• _How to complete this task_: Where a picture appears in the data below, exclude it; restate everything else word for word.

• _Given data_:
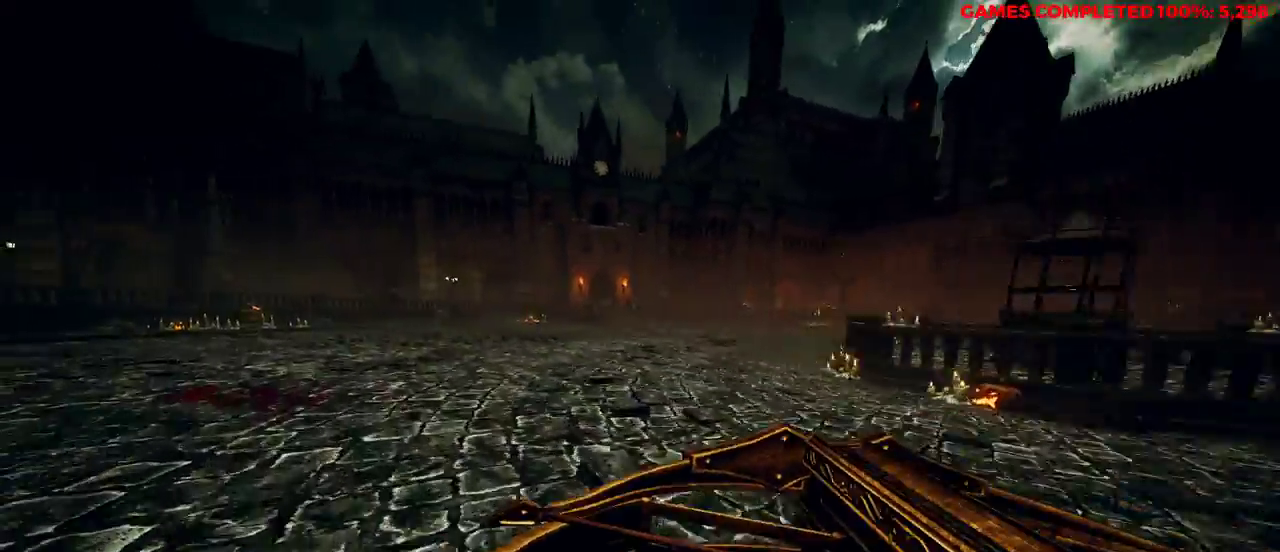
{"keys": ["a"], "mouse": [], "events": [[383, "w", "up"]]}
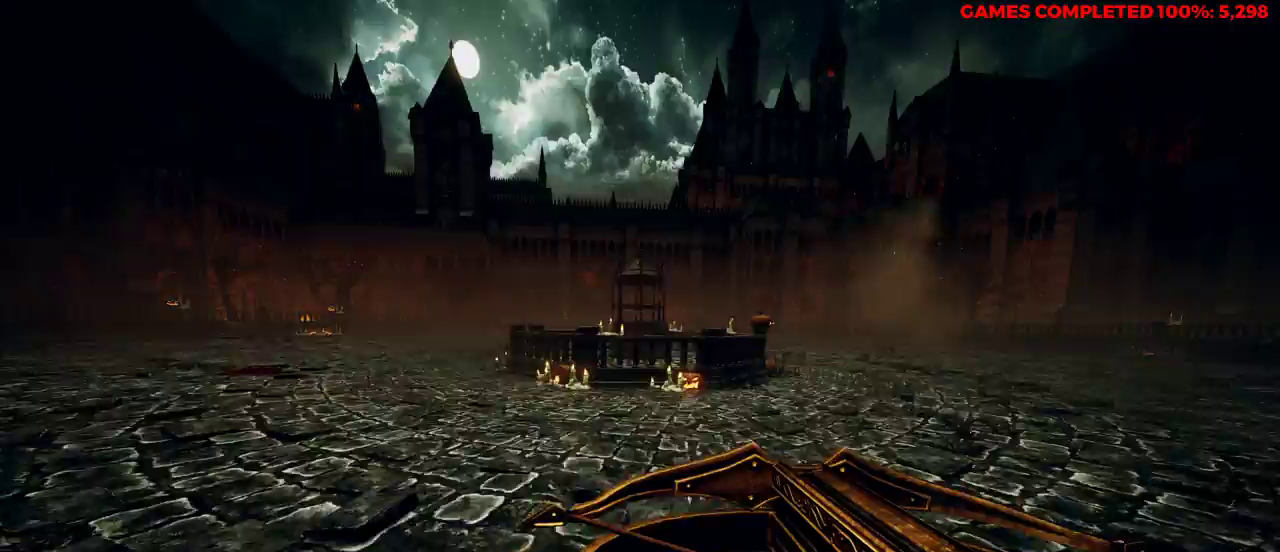
{"keys": ["a"], "mouse": [], "events": [[67, "space", "down"], [200, "space", "up"]]}
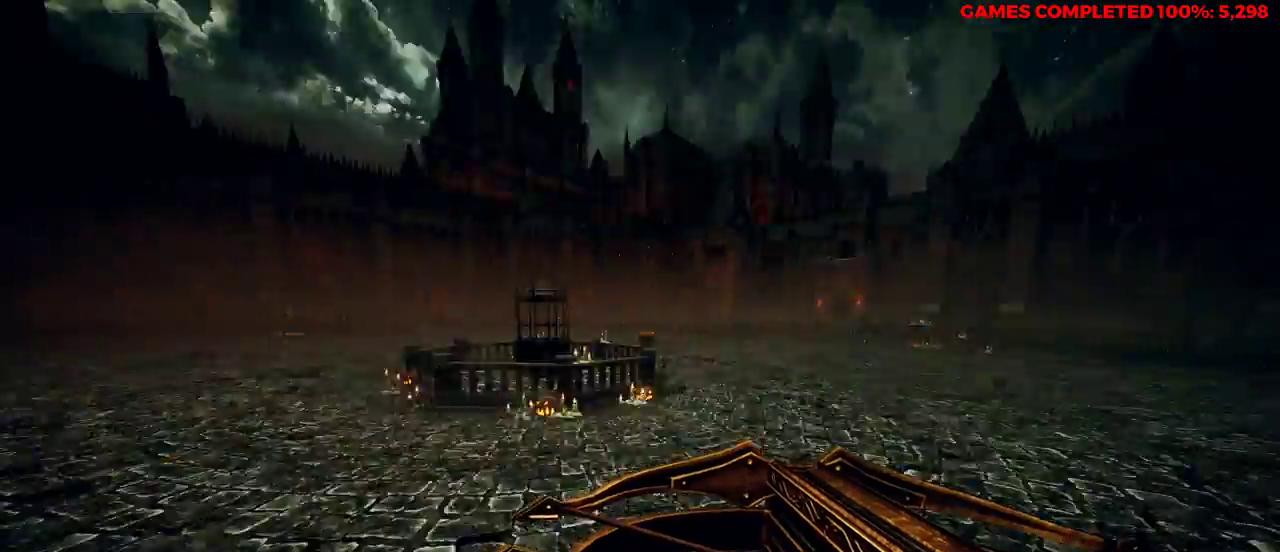
{"keys": ["a", "space", "w"], "mouse": [], "events": [[67, "w", "down"], [500, "space", "down"]]}
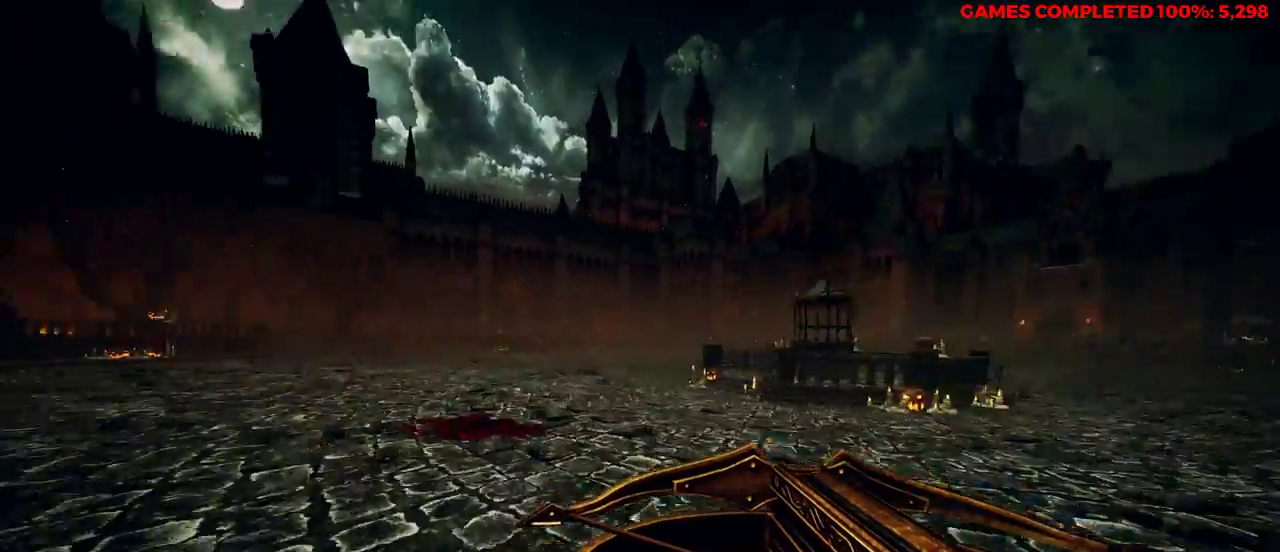
{"keys": ["a", "w"], "mouse": [], "events": [[200, "space", "up"]]}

• _Answer box_:
{"keys": ["a"], "mouse": [], "events": [[383, "w", "up"]]}
{"keys": ["a"], "mouse": [], "events": [[67, "space", "down"], [200, "space", "up"]]}
{"keys": ["a", "space", "w"], "mouse": [], "events": [[67, "w", "down"], [500, "space", "down"]]}
{"keys": ["a", "w"], "mouse": [], "events": [[200, "space", "up"]]}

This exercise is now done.